TASK INPUT -

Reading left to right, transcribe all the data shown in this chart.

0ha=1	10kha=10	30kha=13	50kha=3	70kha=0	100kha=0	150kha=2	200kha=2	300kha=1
* * *
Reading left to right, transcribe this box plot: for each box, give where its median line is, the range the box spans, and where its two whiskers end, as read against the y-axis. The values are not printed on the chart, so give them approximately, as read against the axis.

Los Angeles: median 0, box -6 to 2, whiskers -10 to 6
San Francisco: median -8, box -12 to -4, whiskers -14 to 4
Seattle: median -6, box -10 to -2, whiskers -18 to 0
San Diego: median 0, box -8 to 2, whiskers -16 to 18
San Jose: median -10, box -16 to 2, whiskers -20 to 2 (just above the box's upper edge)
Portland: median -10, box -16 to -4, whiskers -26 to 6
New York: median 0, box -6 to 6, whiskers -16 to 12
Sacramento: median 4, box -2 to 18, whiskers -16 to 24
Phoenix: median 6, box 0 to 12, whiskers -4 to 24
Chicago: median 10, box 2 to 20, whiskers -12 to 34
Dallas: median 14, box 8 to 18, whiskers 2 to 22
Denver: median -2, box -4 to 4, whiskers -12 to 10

PROBLEM REQUIREMENTS - Turn everything from the line containing "Los Angeles: median" down to the line containing "Denver: median -2, box" into a Markdown table with two columns, Row and Line. Number each row and leave out any blank lines.

EXERCISE RESULT -
| Row | Line |
|---|---|
| 1 | Los Angeles: median 0, box -6 to 2, whiskers -10 to 6 |
| 2 | San Francisco: median -8, box -12 to -4, whiskers -14 to 4 |
| 3 | Seattle: median -6, box -10 to -2, whiskers -18 to 0 |
| 4 | San Diego: median 0, box -8 to 2, whiskers -16 to 18 |
| 5 | San Jose: median -10, box -16 to 2, whiskers -20 to 2 (just above the box's upper edge) |
| 6 | Portland: median -10, box -16 to -4, whiskers -26 to 6 |
| 7 | New York: median 0, box -6 to 6, whiskers -16 to 12 |
| 8 | Sacramento: median 4, box -2 to 18, whiskers -16 to 24 |
| 9 | Phoenix: median 6, box 0 to 12, whiskers -4 to 24 |
| 10 | Chicago: median 10, box 2 to 20, whiskers -12 to 34 |
| 11 | Dallas: median 14, box 8 to 18, whiskers 2 to 22 |
| 12 | Denver: median -2, box -4 to 4, whiskers -12 to 10 |